=== Problem requirements ===
From the entries below, copy every line holding the word "linejoin".

[Collected data]
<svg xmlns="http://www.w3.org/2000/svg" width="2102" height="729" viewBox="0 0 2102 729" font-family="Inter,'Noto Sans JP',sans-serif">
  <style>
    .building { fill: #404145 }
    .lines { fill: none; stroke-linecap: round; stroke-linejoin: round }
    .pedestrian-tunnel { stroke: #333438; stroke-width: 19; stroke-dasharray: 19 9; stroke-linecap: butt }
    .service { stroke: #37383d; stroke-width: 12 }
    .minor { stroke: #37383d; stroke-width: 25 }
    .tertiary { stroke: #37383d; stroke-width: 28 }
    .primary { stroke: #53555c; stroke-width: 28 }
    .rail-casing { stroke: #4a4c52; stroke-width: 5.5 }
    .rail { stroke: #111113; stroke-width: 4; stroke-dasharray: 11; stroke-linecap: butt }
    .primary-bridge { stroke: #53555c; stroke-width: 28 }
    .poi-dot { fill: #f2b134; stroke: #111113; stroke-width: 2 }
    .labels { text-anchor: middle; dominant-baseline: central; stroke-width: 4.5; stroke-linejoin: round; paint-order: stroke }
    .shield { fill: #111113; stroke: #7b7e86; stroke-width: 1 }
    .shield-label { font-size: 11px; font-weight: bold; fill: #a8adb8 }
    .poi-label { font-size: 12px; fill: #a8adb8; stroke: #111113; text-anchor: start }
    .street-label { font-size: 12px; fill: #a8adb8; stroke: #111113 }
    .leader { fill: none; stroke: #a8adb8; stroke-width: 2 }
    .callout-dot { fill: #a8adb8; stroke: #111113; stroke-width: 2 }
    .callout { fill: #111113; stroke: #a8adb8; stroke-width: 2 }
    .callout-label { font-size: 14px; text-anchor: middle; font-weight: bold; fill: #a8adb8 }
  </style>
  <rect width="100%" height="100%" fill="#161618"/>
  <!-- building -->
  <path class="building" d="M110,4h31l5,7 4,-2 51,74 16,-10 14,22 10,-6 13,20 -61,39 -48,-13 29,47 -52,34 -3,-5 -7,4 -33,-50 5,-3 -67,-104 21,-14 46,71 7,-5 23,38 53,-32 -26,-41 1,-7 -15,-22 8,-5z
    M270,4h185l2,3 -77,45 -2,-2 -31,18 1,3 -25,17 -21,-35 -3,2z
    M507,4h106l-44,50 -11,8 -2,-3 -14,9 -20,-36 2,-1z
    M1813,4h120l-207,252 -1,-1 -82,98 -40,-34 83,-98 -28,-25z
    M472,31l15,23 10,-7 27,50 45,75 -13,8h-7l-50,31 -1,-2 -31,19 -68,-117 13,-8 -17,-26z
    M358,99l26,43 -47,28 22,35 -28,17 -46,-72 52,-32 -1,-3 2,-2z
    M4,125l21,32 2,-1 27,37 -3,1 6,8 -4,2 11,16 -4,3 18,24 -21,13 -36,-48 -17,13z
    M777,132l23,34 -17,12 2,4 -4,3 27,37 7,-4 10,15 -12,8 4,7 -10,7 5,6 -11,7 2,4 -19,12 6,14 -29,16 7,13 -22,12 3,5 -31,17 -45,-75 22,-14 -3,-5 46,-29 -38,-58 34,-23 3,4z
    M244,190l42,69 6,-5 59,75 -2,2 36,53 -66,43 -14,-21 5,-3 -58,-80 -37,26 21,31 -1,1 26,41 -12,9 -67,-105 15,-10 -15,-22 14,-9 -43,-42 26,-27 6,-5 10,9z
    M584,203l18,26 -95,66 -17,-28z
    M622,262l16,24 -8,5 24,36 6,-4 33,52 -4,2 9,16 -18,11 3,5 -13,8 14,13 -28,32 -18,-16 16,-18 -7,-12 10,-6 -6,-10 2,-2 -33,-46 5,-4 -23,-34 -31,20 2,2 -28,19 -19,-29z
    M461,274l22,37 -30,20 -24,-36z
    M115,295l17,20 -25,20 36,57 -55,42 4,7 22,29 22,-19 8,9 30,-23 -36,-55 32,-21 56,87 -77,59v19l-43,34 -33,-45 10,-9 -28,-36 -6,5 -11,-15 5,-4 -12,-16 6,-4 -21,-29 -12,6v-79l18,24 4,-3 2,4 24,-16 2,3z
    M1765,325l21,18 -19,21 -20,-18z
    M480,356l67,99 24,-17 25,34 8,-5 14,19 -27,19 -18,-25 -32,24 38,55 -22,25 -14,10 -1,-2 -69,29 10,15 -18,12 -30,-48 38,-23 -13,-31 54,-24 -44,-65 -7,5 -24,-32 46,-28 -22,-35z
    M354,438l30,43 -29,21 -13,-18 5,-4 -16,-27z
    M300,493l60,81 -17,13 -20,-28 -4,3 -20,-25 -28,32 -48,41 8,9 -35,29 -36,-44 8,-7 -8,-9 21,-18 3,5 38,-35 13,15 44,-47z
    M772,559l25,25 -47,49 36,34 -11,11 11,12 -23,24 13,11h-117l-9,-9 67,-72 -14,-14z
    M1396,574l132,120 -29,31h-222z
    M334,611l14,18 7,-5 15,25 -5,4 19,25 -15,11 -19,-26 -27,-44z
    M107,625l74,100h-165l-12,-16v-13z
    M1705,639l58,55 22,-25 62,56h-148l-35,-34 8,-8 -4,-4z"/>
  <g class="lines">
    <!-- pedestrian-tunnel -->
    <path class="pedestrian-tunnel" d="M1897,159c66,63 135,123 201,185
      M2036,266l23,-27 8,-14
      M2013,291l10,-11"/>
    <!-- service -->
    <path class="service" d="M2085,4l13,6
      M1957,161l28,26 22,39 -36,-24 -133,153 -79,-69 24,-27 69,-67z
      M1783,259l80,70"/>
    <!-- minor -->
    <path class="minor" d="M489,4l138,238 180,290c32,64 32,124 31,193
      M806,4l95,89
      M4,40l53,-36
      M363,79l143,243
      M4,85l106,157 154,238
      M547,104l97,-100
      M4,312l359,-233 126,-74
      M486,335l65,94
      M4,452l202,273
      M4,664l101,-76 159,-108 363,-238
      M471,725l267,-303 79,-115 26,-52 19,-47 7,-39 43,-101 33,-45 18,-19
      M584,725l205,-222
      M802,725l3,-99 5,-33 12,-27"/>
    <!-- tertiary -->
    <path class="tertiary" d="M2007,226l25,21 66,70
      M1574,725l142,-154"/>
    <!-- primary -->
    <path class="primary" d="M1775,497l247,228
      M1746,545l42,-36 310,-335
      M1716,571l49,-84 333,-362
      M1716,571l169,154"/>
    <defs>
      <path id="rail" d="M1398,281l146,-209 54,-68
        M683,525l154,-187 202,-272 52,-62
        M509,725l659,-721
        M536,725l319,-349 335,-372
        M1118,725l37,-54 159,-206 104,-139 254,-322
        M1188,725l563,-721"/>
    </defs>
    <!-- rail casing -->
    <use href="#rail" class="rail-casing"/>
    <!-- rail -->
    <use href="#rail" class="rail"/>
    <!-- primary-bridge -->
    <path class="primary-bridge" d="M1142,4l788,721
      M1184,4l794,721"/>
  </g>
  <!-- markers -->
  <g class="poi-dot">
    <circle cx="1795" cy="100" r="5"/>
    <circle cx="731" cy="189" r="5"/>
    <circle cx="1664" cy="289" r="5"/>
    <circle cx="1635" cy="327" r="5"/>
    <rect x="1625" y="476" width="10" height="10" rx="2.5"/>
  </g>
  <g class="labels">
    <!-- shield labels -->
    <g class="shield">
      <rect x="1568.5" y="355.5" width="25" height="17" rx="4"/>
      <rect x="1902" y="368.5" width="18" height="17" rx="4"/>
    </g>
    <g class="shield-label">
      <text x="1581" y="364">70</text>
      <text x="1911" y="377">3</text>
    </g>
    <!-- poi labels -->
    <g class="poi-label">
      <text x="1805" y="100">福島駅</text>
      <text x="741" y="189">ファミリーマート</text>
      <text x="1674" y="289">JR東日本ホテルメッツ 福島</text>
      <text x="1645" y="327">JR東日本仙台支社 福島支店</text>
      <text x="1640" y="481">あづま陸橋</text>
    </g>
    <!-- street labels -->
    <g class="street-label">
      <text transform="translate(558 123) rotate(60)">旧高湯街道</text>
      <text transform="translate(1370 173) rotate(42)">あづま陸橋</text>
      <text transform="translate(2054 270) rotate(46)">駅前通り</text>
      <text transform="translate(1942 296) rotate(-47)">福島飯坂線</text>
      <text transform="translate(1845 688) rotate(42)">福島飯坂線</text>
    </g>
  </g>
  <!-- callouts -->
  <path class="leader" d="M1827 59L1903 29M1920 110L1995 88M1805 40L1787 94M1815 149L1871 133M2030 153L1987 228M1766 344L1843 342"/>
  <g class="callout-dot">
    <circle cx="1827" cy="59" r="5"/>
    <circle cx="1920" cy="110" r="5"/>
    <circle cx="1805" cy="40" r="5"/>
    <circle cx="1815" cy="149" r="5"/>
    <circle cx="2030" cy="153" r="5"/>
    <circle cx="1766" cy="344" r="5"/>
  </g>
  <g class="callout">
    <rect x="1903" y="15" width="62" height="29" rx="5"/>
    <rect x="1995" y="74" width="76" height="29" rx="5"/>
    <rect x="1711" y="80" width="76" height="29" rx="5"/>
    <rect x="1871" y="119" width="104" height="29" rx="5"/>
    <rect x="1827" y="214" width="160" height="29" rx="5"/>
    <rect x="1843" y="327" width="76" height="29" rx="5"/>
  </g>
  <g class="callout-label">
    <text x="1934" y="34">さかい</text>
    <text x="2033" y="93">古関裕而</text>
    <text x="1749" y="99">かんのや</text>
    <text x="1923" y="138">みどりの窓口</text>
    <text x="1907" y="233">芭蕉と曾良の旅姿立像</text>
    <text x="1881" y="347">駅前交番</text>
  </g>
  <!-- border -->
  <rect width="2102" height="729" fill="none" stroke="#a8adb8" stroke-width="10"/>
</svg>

=== Output below ===
    .lines { fill: none; stroke-linecap: round; stroke-linejoin: round }
    .labels { text-anchor: middle; dominant-baseline: central; stroke-width: 4.5; stroke-linejoin: round; paint-order: stroke }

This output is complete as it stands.